Fucking dreams. 7:59 p.m. 2002-04-17
8 years ago the return of the nightmares would have sent me spiraling into a deep depression. Upon reflection I note that these depressions that surrounded my haunting nightmare wasn't necessarily attached to a pathos. I had a depressive reaction to the lack of sleep, severe headaches, and terrifying dreams, but that initial depressive response tended to be persistet. Not because those things kept the depressive thoughts alive, but because I was depressed about being depressed. Make sense?

Things have changed a bit. The last time I experienced the dreams was back when Susan broke my heart. It weakened my state of mind enough to let the demons free, and I didn't have the heart nor will to try and snap out of the depressed state I was in. I was depressed about losing the love of my life while I was experiencing these dreams, so it just made it a big gloomy mess.

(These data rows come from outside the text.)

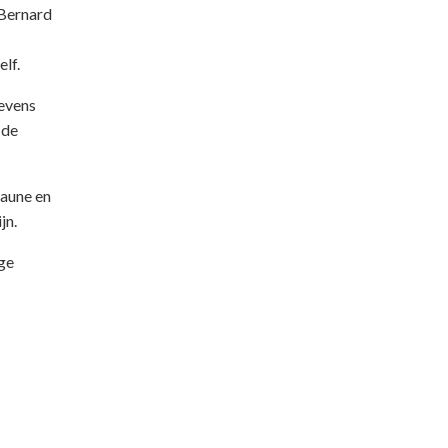
 Bernard
lf.
Tevens
 de
eaune en
jn.
ige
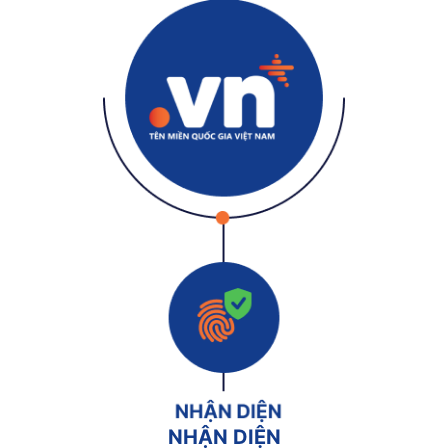
NHẬN DIỆN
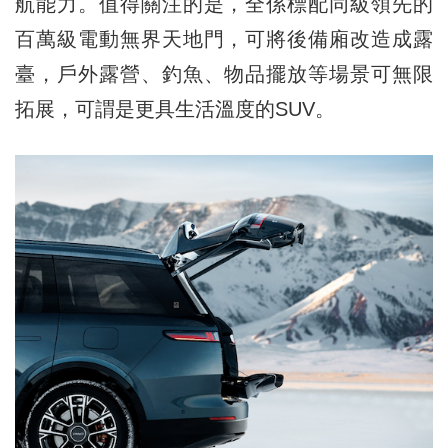
航能力。值得關注的是，全係標配同級領先的
百萬級電動無界天地門，可將後備廂改造成露
臺，戶外露營、釣魚、物品擺放等場景可無限
拓展，可謂是更具生活溫度的SUV。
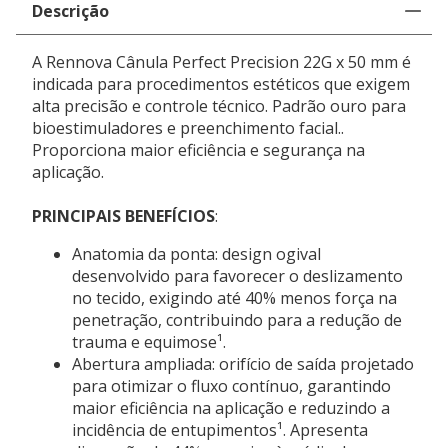
Descrição
USO PROFISSIONAL
Este produto deve ser administrado por profissionais
A Rennova Cânula Perfect Precision 22G x 50 mm é
de saúde habilitados.
indicada para procedimentos estéticos que exigem
alta precisão e controle técnico. Padrão ouro para
REGISTRO ANVISA
bioestimuladores e preenchimento facial..
Rennova Cannula Perfect Precision 22 G x 50 MM:
Proporciona maior eficiência e segurança na
80451969010
aplicação.
PRINCIPAIS BENEFÍCIOS
:
Anatomia da ponta: design ogival
desenvolvido para favorecer o deslizamento
no tecido, exigindo até 40% menos força na
penetração, contribuindo para a redução de
trauma e equimose¹.
Abertura ampliada: orifício de saída projetado
para otimizar o fluxo contínuo, garantindo
maior eficiência na aplicação e reduzindo a
incidência de entupimentos¹. Apresenta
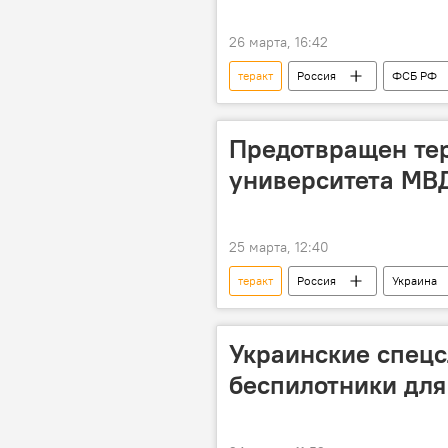
26 марта, 16:42
теракт
Россия
ФСБ РФ
Предотвращен тер
университета МВ
25 марта, 12:40
теракт
Россия
Украина
Украинские спец
беспилотники для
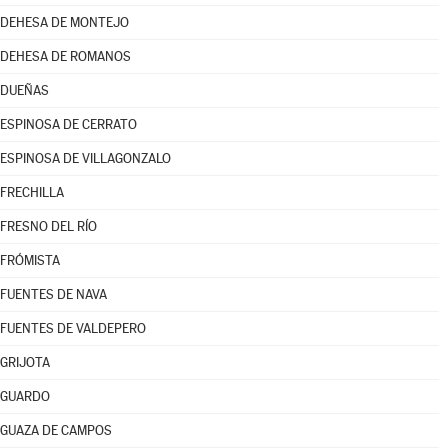
DEHESA DE MONTEJO
DEHESA DE ROMANOS
DUEÑAS
ESPINOSA DE CERRATO
ESPINOSA DE VILLAGONZALO
FRECHILLA
FRESNO DEL RÍO
FRÓMISTA
FUENTES DE NAVA
FUENTES DE VALDEPERO
GRIJOTA
GUARDO
GUAZA DE CAMPOS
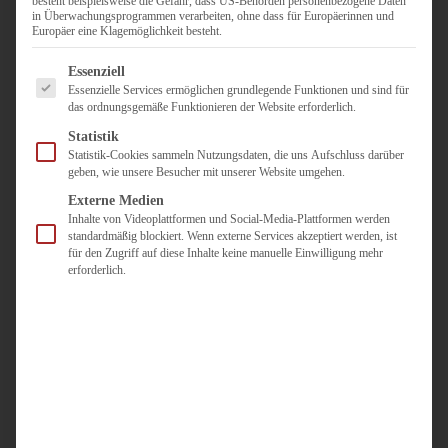
besteht beispielsweise die Gefahr, dass US-Behörden personenbezogene Daten
in Überwachungsprogrammen verarbeiten, ohne dass für Europäerinnen und
Duisburg
Europäer eine Klagemöglichkeit besteht.
Pflegepersonal
Es folgt eine Liste der Service-Gruppen, für die eine Einwilligun
Dortmund
Essenziell
Essenzielle Services ermöglichen grundlegende Funktionen und sind für
Pflegepersonal
das ordnungsgemäße Funktionieren der Website erforderlich.
Düsseldorf
Statistik
Personaldienstleister
Statistik-Cookies sammeln Nutzungsdaten, die uns Aufschluss darüber
geben, wie unsere Besucher mit unserer Website umgehen.
Pädagogik
Über uns
Externe Medien
Inhalte von Videoplattformen und Social-Media-Plattformen werden
Kontakt
standardmäßig blockiert. Wenn externe Services akzeptiert werden, ist
für den Zugriff auf diese Inhalte keine manuelle Einwilligung mehr
erforderlich.
Jobs
Für
Jobsuchende
Für
Unternehmen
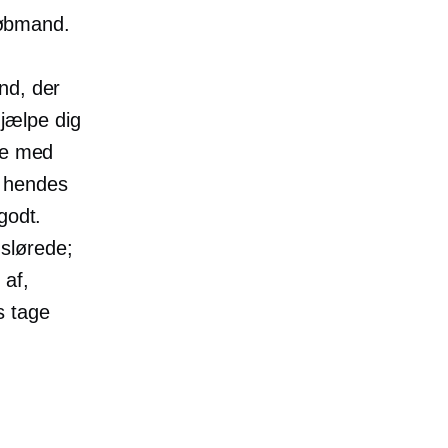
 købmand.
nd, der
hjælpe dig
le med
at hendes
godt.
 slørede;
 af,
s tage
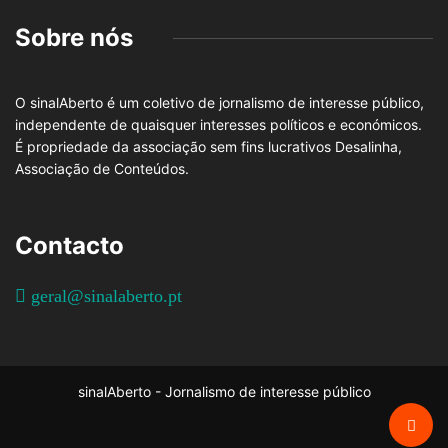
Sobre nós
O sinalAberto é um coletivo de jornalismo de interesse público,
independente de quaisquer interesses políticos e económicos.
É propriedade da associação sem fins lucrativos Desalinha,
Associação de Conteúdos.
Contacto
geral@sinalaberto.pt
sinalAberto - Jornalismo de interesse público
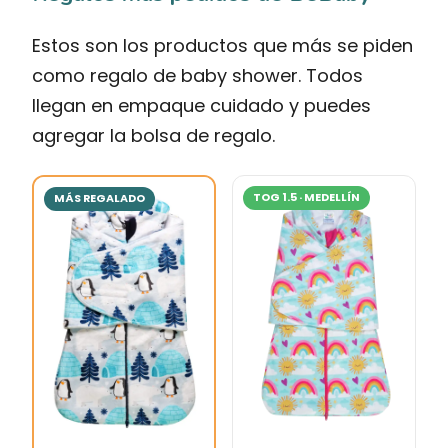
Estos son los productos que más se piden
como regalo de baby shower. Todos
llegan en empaque cuidado y puedes
agregar la bolsa de regalo.
TOG 1.5 · MEDELLÍN
MÁS REGALADO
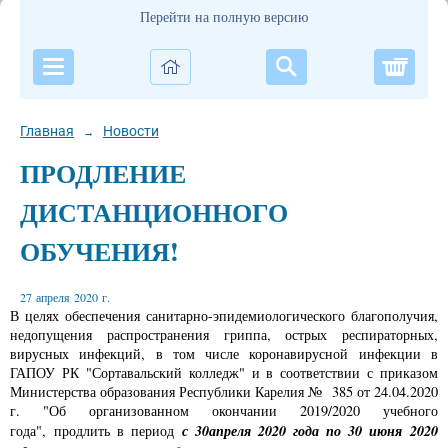
Перейти на полную версию
Корзи
Главная
Новости
→
ПРОДЛЕНИЕ
ДИСТАНЦИОННОГО
ОБУЧЕНИЯ!
27 апреля 2020 г.
В целях обеспечения санитарно-эпидемиологического благополучия,
недопущения распространения гриппа, острых респираторных,
вирусных инфекций, в том числе коронавирусной инфекции в
ГАПОУ РК "Сортавальский колледж" и в соответствии с приказом
Министерства образования Республики Карелия № 385 от 24.04.2020
г. "Об организованном окончании 2019/2020 учебного
с 30апреля 2020 года по 30 июня 2020
года", продлить в период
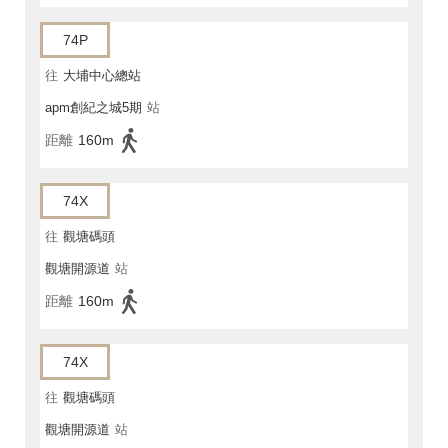
74P
往
大埔中心總站
apm創紀之城5期
站
距離
160m
74X
往
觀塘碼頭
觀塘開源道
站
距離
160m
74X
往
觀塘碼頭
觀塘開源道
站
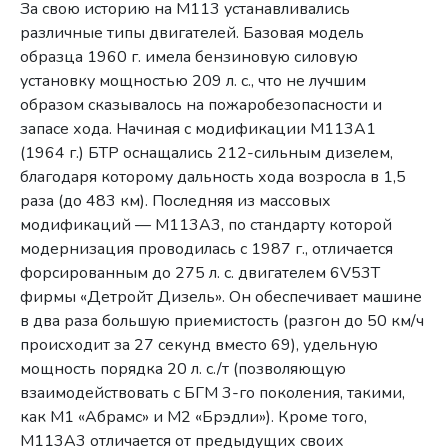
За свою историю на М113 устанавливались
различные типы двигателей. Базовая модель
образца 1960 г. имела бензиновую силовую
установку мощностью 209 л. с., что не лучшим
образом сказывалось на пожаробезопасности и
запасе хода. Начиная с модификации М113А1
(1964 г.) БТР оснащались 212-сильным дизелем,
благодаря которому дальность хода возросла в 1,5
раза (до 483 км). Последняя из массовых
модификаций — М113А3, по стандарту которой
модернизация проводилась с 1987 г., отличается
форсированным до 275 л. с. двигателем 6V53T
фирмы «Детройт Дизель». Он обеспечивает машине
в два раза большую приемистость (разгон до 50 км/ч
происходит за 27 секунд вместо 69), удельную
мощность порядка 20 л. с./т (позволяющую
взаимодействовать с БГМ 3-го поколения, такими,
как М1 «Абрамс» и М2 «Брэдли»). Кроме того,
М113А3 отличается от предыдущих своих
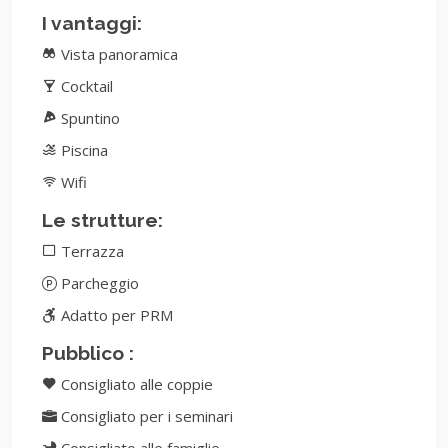
I vantaggi:
Vista panoramica
Cocktail
Spuntino
Piscina
Wifi
Le strutture:
Terrazza
Parcheggio
Adatto per PRM
Pubblico :
Consigliato alle coppie
Consigliato per i seminari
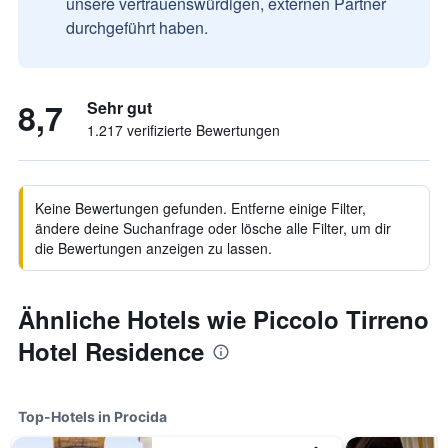
unsere vertrauenswürdigen, externen Partner
durchgeführt haben.
8,7
Sehr gut
1.217 verifizierte Bewertungen
Keine Bewertungen gefunden. Entferne einige Filter,
ändere deine Suchanfrage oder lösche alle Filter, um dir
die Bewertungen anzeigen zu lassen.
Ähnliche Hotels wie Piccolo Tirreno
Hotel Residence
Top-Hotels in Procida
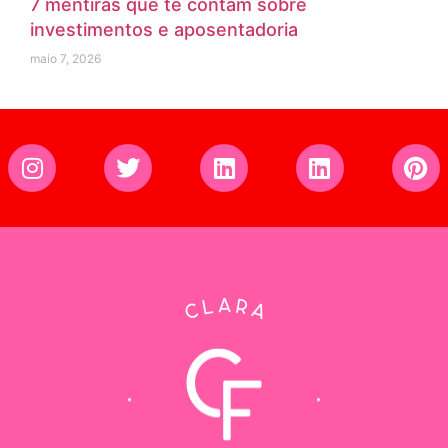
7 mentiras que te contam sobre
investimentos e aposentadoria
maio 7, 2026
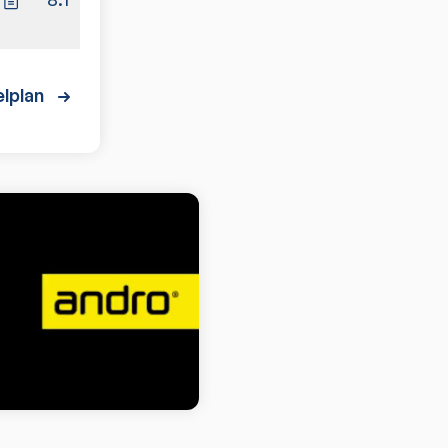
lplan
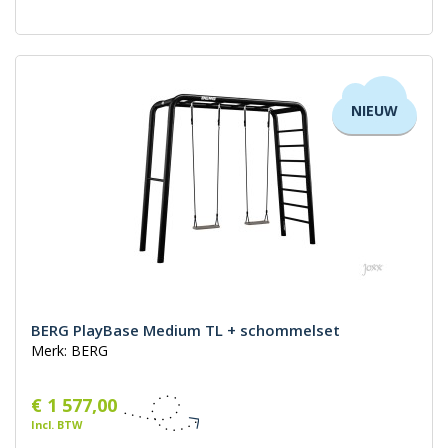
NIEUW
BERG PlayBase Medium TL + schommelset
Merk: BERG
€ 1 577,00
Incl. BTW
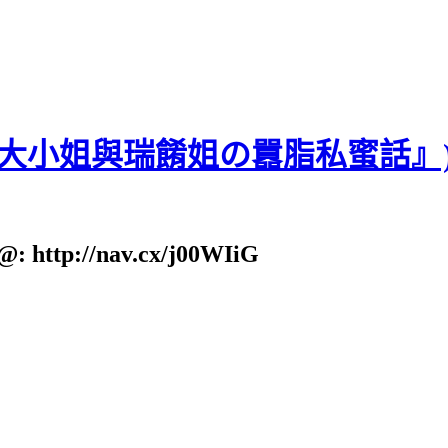
貝大小姐與瑞餚姐の囂脂私蜜話』
: http://nav.cx/j00WIiG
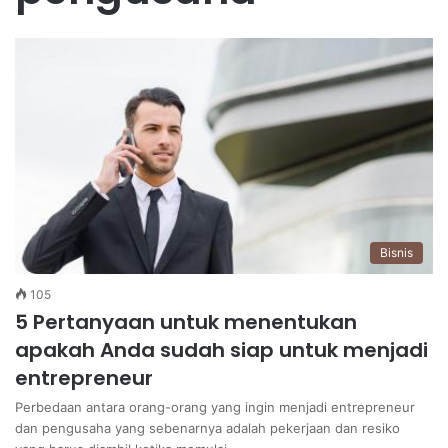
Bisnis
105
5 Pertanyaan untuk menentukan
apakah Anda sudah siap untuk menjadi
entrepreneur
Perbedaan antara orang-orang yang ingin menjadi entrepreneur
dan pengusaha yang sebenarnya adalah pekerjaan dan resiko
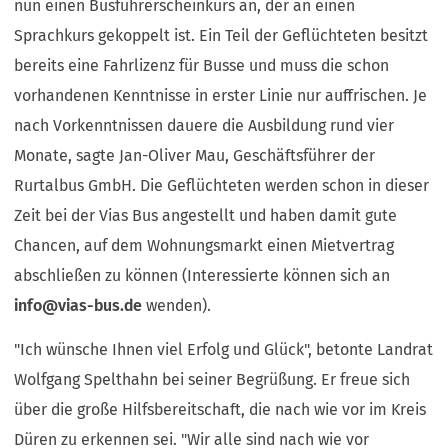
nun einen Busführerscheinkurs an, der an einen
Sprachkurs gekoppelt ist. Ein Teil der Geflüchteten besitzt
bereits eine Fahrlizenz für Busse und muss die schon
vorhandenen Kenntnisse in erster Linie nur auffrischen. Je
nach Vorkenntnissen dauere die Ausbildung rund vier
Monate, sagte Jan-Oliver Mau, Geschäftsführer der
Rurtalbus GmbH. Die Geflüchteten werden schon in dieser
Zeit bei der Vias Bus angestellt und haben damit gute
Chancen, auf dem Wohnungsmarkt einen Mietvertrag
abschließen zu können (Interessierte können sich an
info
vias-bus
de
wenden).
"Ich wünsche Ihnen viel Erfolg und Glück", betonte Landrat
Wolfgang Spelthahn bei seiner Begrüßung. Er freue sich
über die große Hilfsbereitschaft, die nach wie vor im Kreis
Düren zu erkennen sei. "Wir alle sind nach wie vor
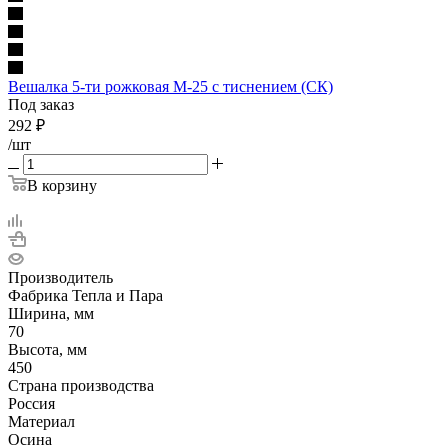
Вешалка 5-ти рожковая М-25 с тиснением (СК)
Под заказ
292
₽
/шт
В корзину
Производитель
Фабрика Тепла и Пара
Ширина, мм
70
Высота, мм
450
Страна производства
Россия
Материал
Осина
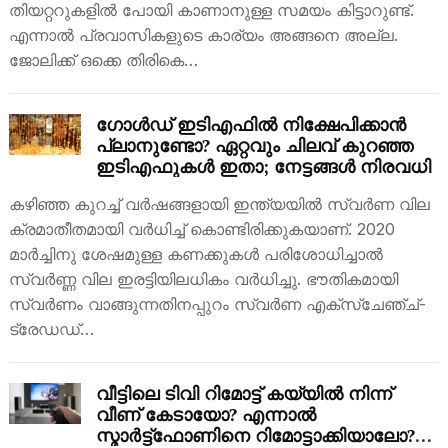
തിയറ്ററുകളിൽ പോയി കാണാനുള്ള സമയം കിട്ടാറുണ്ട്.
എന്നാൽ പ്രവാസികളുടെ കാര്യം അങ്ങനെ അല്ല.
ജോലിക്ക് ഒക്കെ തിരികെ…
ഗോൾഡ് ഇടിഎഫിൽ നിക്ഷേപിക്കാൻ
പ്ലാനുണ്ടോ? ഏറ്റവും ചിലവ് കുറഞ്ഞ
ഇടിഎഫുകൾ ഇതാ; നേട്ടങ്ങൾ നിരവധി
കഴിഞ്ഞ കുറച്ച് വർഷങ്ങളായി ഇന്ത്യയിൽ സ്വർണ വില
ക്രമാതീതമായി വർധിച്ച് കൊണ്ടിരിക്കുകയാണ്. 2020
മാർച്ചിനു ശേഷമുള്ള കണക്കുകൾ പരിശോധിച്ചാൽ
സ്വർണ്ണ വില ഇരട്ടിയിലധികം വർധിച്ചു. ഭൗതികമായി
സ്വർണം വാങ്ങുന്നതിനപ്പുറം സ്വർണ എക്‌സ്‌ചേഞ്ച്-
ട്രേഡഡ്…
വീട്ടിലെ ടിവി റിമോട്ട് കയ്യിൽ നിന്ന്
വീണ് കേടായോ? എന്നാൽ
സ്മാർട്ട്ഫോണിനെ റിമോട്ടാക്കിയാലോ?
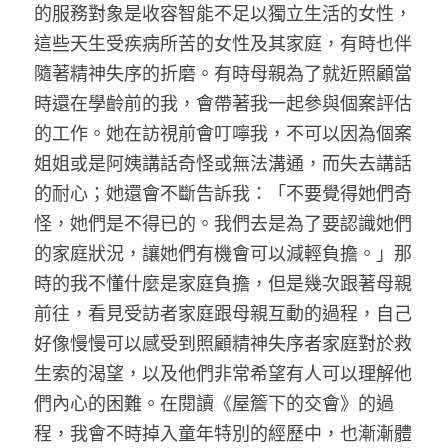
的服務對象是收容智能不足以獨立生活的女性，
這些天生受疾病所苦的女性及其家庭，有時也伴
隨著精神失序的折磨。有時母親為了就近照顧當
時還在學齡前的我，會帶著我一起參與個案評估
的工作。她在訪視前會叮嚀我，不可以因為個案
姐姐或是阿姨講話奇怪或無法溝通，而失去講話
的耐心；她還會不斷告訴我：「不要覺得她們奇
怪，她們是不得已的。我們去是為了要認識她們
的家庭狀況，讓她們有機會可以減輕負擔。」那
時的我不懂什麼是家庭負擔，但是幾次跟著母親
前往，看見受訪者家庭跟母親互動的過程，自己
好像慢慢可以感受到照顧精神失序者家庭對於救
生索的渴望，以及他們非常希望有人可以理解他
們內心的困難。在閱讀《屋簷下的交會》的過
程，我會不時掉入童年特別的經歷中，也漸漸體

Now, though, the shadows came and it was like old times. But after the hand full of baby blues, the bottle of wine, and about 10 hours of unnatural sleep. I was okay. I wasn't depressed about being depressed. The pain in my head wasn't there, the terror of the dream had subsided, I was okay. I wasn't depressed because I had been depressed. Even if they do come back tonight.

Maturity? Probably. The state that these dreams, combined with the other factors, causes a real physical depression. I don't have to perpetuate that depression mentally.

Oh well, I found the difference interesting. I am, however, amazingly lazy today. Still groggy and slow from last night. I should go to Roma and study. Yes, I should. Will I? Pfft, not bloody likely. I'm leaving for Atlanta for a few days then on to New York for a few more, should be a nice vacation.